CREST Students Present PhD Research Proposals on Urban Flood Prediction

Ali Haider
PhD Candidate, Civil Engineering, CCNY

Proposal Title: AI-Driven Multi-Sensor Modeling Framework for Urban Flood Prediction and Mapping in Data-Scarce Environments

Ali’s research sits at the forefront of remote sensing, machine learning, and urban resilience. His work aims to develop innovative, data-efficient approaches for understanding and predicting urban flood dynamics, particularly in regions where traditional ground-based observations are scarce or unavailable.

Shima Kamali
PhD Candidate, Civil Engineering, CCNY

Proposal Title: Integrative Urban Flood Modeling for New York City: Advancing LISFLOOD-FP and Surrogate Machine Learning for Real-Time Prediction

Shima’s research integrates high-resolution hydrodynamic modeling with surrogate machine-learning approaches to enhance urban flood prediction in New York City.
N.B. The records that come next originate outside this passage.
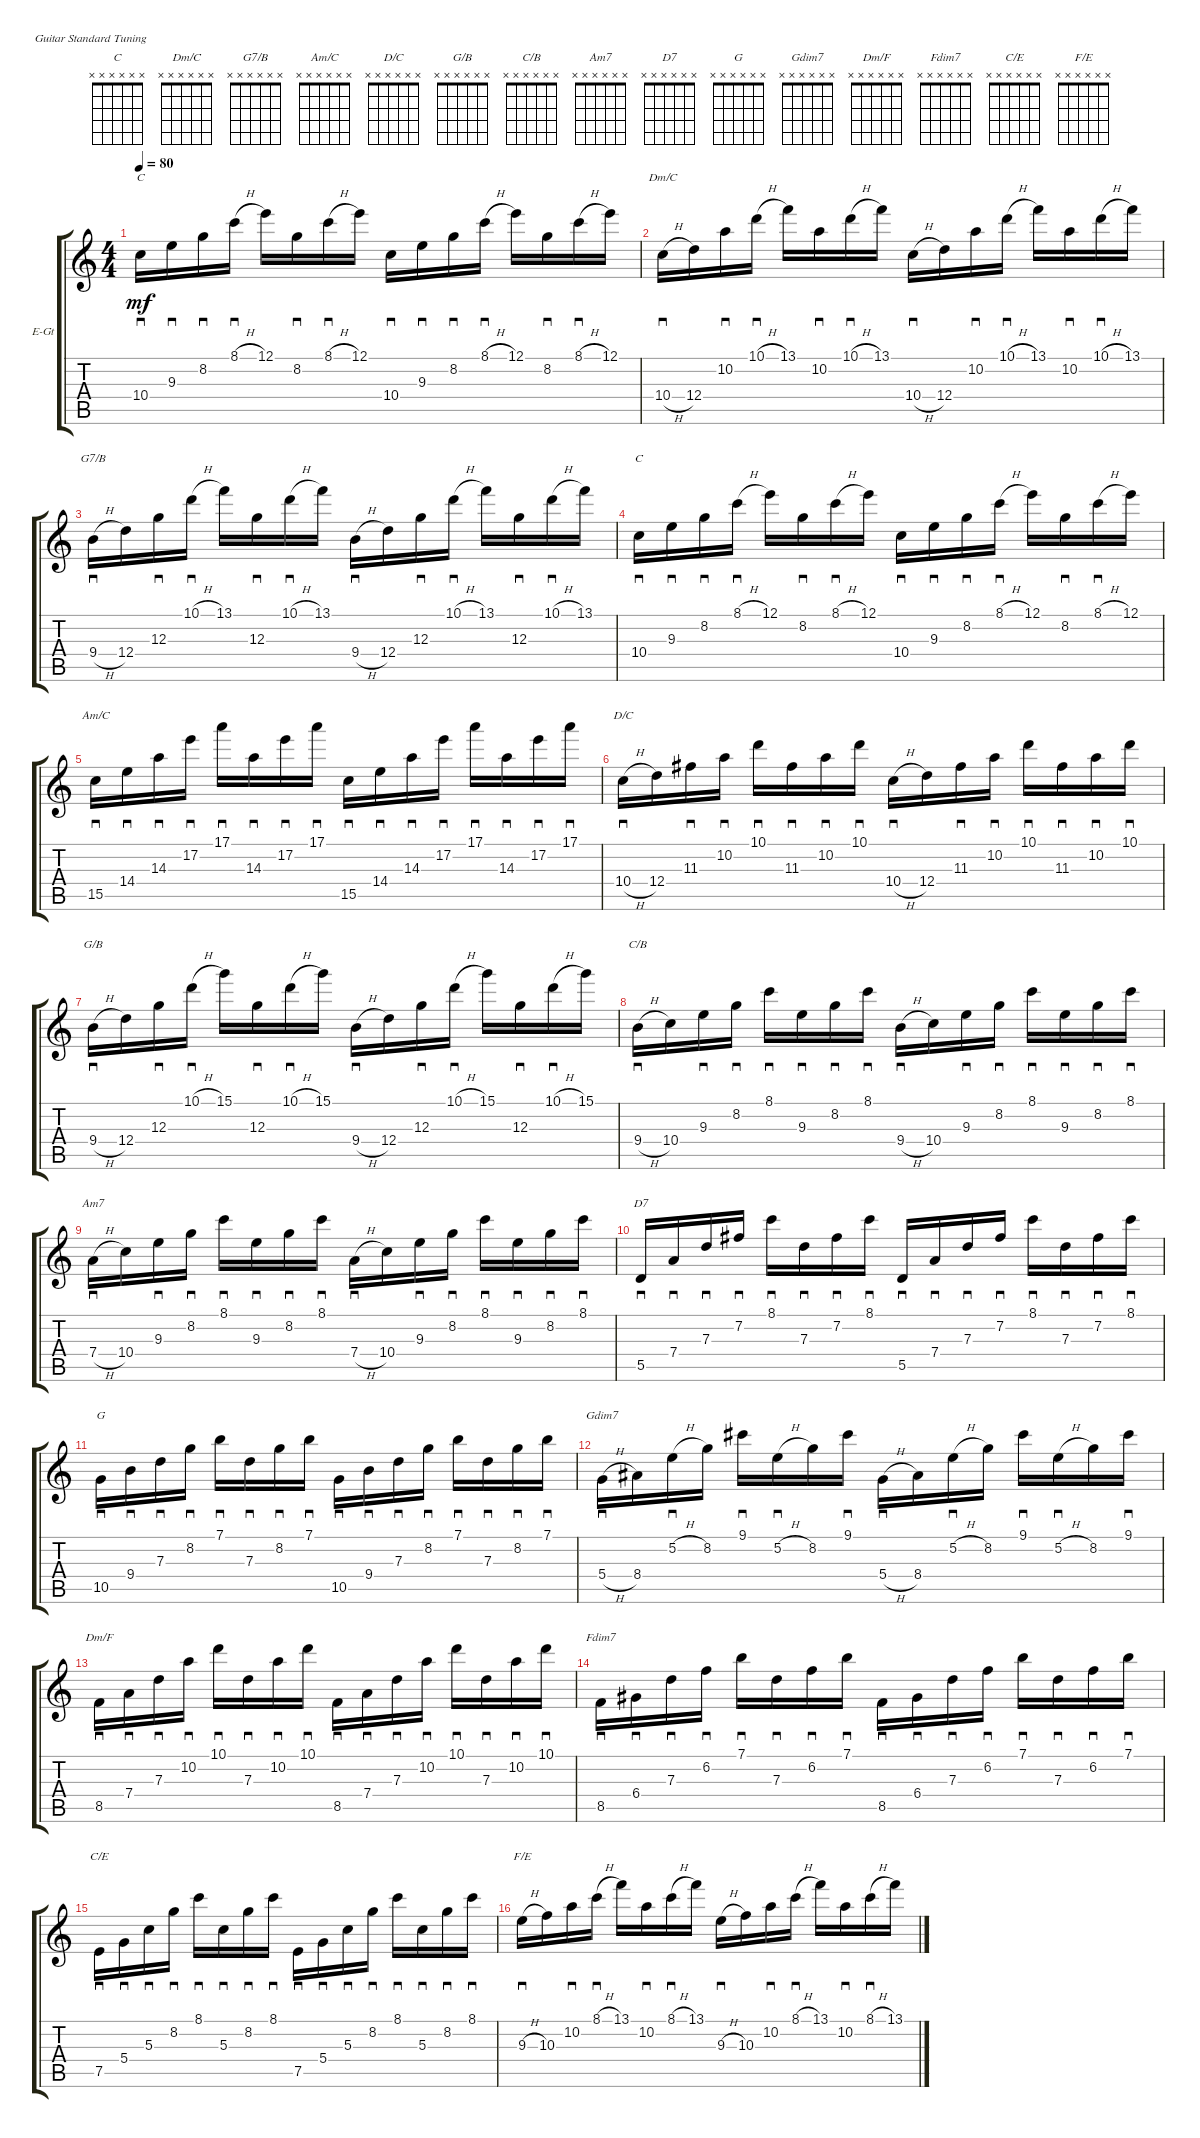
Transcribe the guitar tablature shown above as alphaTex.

\defaultSystemsLayout 4
\bracketExtendMode groupsimilarinstruments
\firstSystemTrackNameOrientation horizontal
\otherSystemsTrackNameOrientation horizontal
\track ("Guitar" "E-Gt") {instrument distortionguitar}
\staff {score tabs}
\tuning (E4 B3 G3 D3 A2 E2)
\chord ("C" x x x x x x)
\chord ("Dm/C" x x x x x x)
\chord ("G7/B" x x x x x x)
\chord ("Am/C" x x x x x x)
\chord ("D/C" x x x x x x)
\chord ("G/B" x x x x x x)
\chord ("C/B" x x x x x x)
\chord ("Am7" x x x x x x)
\chord ("D7" x x x x x x)
\chord ("G" x x x x x x)
\chord ("Gdim7" x x x x x x)
\chord ("Dm/F" x x x x x x)
\chord ("Fdim7" x x x x x x)
\chord ("C/E" x x x x x x)
\chord ("F/E" x x x x x x)
\ts (4 4)
\tempo 80
\clef g2
\ks c
10.4.16{sd ch "C" dy mf instrument distortionguitar} 9.3.16{sd} 8.2.16{sd} 8.1{h}.16{sd} 12.1.16 8.2.16{sd} 8.1{h}.16{sd} 12.1.16 10.4.16{sd} 9.3.16{sd} 8.2.16{sd} 8.1{h}.16{sd} 12.1.16 8.2.16{sd} 8.1{h}.16{sd} 12.1.16 |
10.4{h}.16{sd ch "Dm/C"} 12.4.16 10.2.16{sd} 10.1{h}.16{sd} 13.1.16 10.2.16{sd} 10.1{h}.16{sd} 13.1.16 10.4{h}.16{sd} 12.4.16 10.2.16{sd} 10.1{h}.16{sd} 13.1.16 10.2.16{sd} 10.1{h}.16{sd} 13.1.16 |
9.4{h}.16{sd ch "G7/B"} 12.4.16 12.3.16{sd} 10.1{h}.16{sd} 13.1.16 12.3.16{sd} 10.1{h}.16{sd} 13.1.16 9.4{h}.16{sd} 12.4.16 12.3.16{sd} 10.1{h}.16{sd} 13.1.16 12.3.16{sd} 10.1{h}.16{sd} 13.1.16 |
10.4.16{sd ch "C"} 9.3.16{sd} 8.2.16{sd} 8.1{h}.16{sd} 12.1.16 8.2.16{sd} 8.1{h}.16{sd} 12.1.16 10.4.16{sd} 9.3.16{sd} 8.2.16{sd} 8.1{h}.16{sd} 12.1.16 8.2.16{sd} 8.1{h}.16{sd} 12.1.16 |
\scale
0.516458 15.5.16{sd ch "Am/C"} 14.4.16{sd} 14.3.16{sd} 17.2.16{sd} 17.1.16{sd} 14.3.16{sd} 17.2.16{sd} 17.1.16{sd} 15.5.16{sd} 14.4.16{sd} 14.3.16{sd} 17.2.16{sd} 17.1.16{sd} 14.3.16{sd} 17.2.16{sd} 17.1.16{sd} |
\scale
0.483556 10.4{h}.16{sd ch "D/C"} 12.4.16 11.3.16{sd} 10.2.16{sd} 10.1.16{sd} 11.3.16{sd} 10.2.16{sd} 10.1.16{sd} 10.4{h}.16{sd} 12.4.16 11.3.16{sd} 10.2.16{sd} 10.1.16{sd} 11.3.16{sd} 10.2.16{sd} 10.1.16{sd} |
9.4{h}.16{sd ch "G/B"} 12.4.16 12.3.16{sd} 10.1{h}.16{sd} 15.1.16 12.3.16{sd} 10.1{h}.16{sd} 15.1.16 9.4{h}.16{sd} 12.4.16 12.3.16{sd} 10.1{h}.16{sd} 15.1.16 12.3.16{sd} 10.1{h}.16{sd} 15.1.16 |
9.4{h}.16{sd ch "C/B"} 10.4.16 9.3.16{sd} 8.2.16{sd} 8.1.16{sd} 9.3.16{sd} 8.2.16{sd} 8.1.16{sd} 9.4{h}.16{sd} 10.4.16 9.3.16{sd} 8.2.16{sd} 8.1.16{sd} 9.3.16{sd} 8.2.16{sd} 8.1.16{sd} |
\scale
0.494711 7.4{h}.16{sd ch "Am7"} 10.4.16 9.3.16{sd} 8.2.16{sd} 8.1.16{sd} 9.3.16{sd} 8.2.16{sd} 8.1.16{sd} 7.4{h}.16{sd} 10.4.16 9.3.16{sd} 8.2.16{sd} 8.1.16{sd} 9.3.16{sd} 8.2.16{sd} 8.1.16{sd} |
\scale
0.505434 5.5.16{sd ch "D7"} 7.4.16{sd} 7.3.16{sd} 7.2.16{sd} 8.1.16{sd} 7.3.16{sd} 7.2.16{sd} 8.1.16{sd} 5.5.16{sd} 7.4.16{sd} 7.3.16{sd} 7.2.16{sd} 8.1.16{sd} 7.3.16{sd} 7.2.16{sd} 8.1.16{sd} |
10.5.16{sd ch "G"} 9.4.16{sd} 7.3.16{sd} 8.2.16{sd} 7.1.16{sd} 7.3.16{sd} 8.2.16{sd} 7.1.16{sd} 10.5.16{sd} 9.4.16{sd} 7.3.16{sd} 8.2.16{sd} 7.1.16{sd} 7.3.16{sd} 8.2.16{sd} 7.1.16{sd} |
5.4{h}.16{sd ch "Gdim7"} 8.4.16 5.2{h}.16{sd} 8.2.16 9.1.16{sd} 5.2{h}.16{sd} 8.2.16 9.1.16{sd} 5.4{h}.16{sd} 8.4.16 5.2{h}.16{sd} 8.2.16 9.1.16{sd} 5.2{h}.16{sd} 8.2.16 9.1.16{sd} |
8.5.16{sd ch "Dm/F"} 7.4.16{sd} 7.3.16{sd} 10.2.16{sd} 10.1.16{sd} 7.3.16{sd} 10.2.16{sd} 10.1.16{sd} 8.5.16{sd} 7.4.16{sd} 7.3.16{sd} 10.2.16{sd} 10.1.16{sd} 7.3.16{sd} 10.2.16{sd} 10.1.16{sd} |
8.5.16{sd ch "Fdim7"} 6.4.16{sd} 7.3.16{sd} 6.2.16{sd} 7.1.16{sd} 7.3.16{sd} 6.2.16{sd} 7.1.16{sd} 8.5.16{sd} 6.4.16{sd} 7.3.16{sd} 6.2.16{sd} 7.1.16{sd} 7.3.16{sd} 6.2.16{sd} 7.1.16{sd} |
7.5.16{sd ch "C/E"} 5.4.16{sd} 5.3.16{sd} 8.2.16{sd} 8.1.16{sd} 5.3.16{sd} 8.2.16{sd} 8.1.16{sd} 7.5.16{sd} 5.4.16{sd} 5.3.16{sd} 8.2.16{sd} 8.1.16{sd} 5.3.16{sd} 8.2.16{sd} 8.1.16{sd} |
9.3{h}.16{sd ch "F/E"} 10.3.16 10.2.16{sd} 8.1{h}.16{sd} 13.1.16 10.2.16{sd} 8.1{h}.16{sd} 13.1.16 9.3{h}.16{sd} 10.3.16 10.2.16{sd} 8.1{h}.16{sd} 13.1.16 10.2.16{sd} 8.1{h}.16{sd} 13.1.16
Her work advances the LISFLOOD-FP model to better represent urban drainage processes and leverages data-driven surrogates to enable computationally efficient, near–real-time flood forecasting, supporting effective urban flood preparedness and decision-making.

Congratulations to Ali and Shima on successfully presenting their proposals! Their innovative research exemplifies CREST’s commitment to advancing resilient urban systems through cutting-edge science, technology, and data-driven solutions.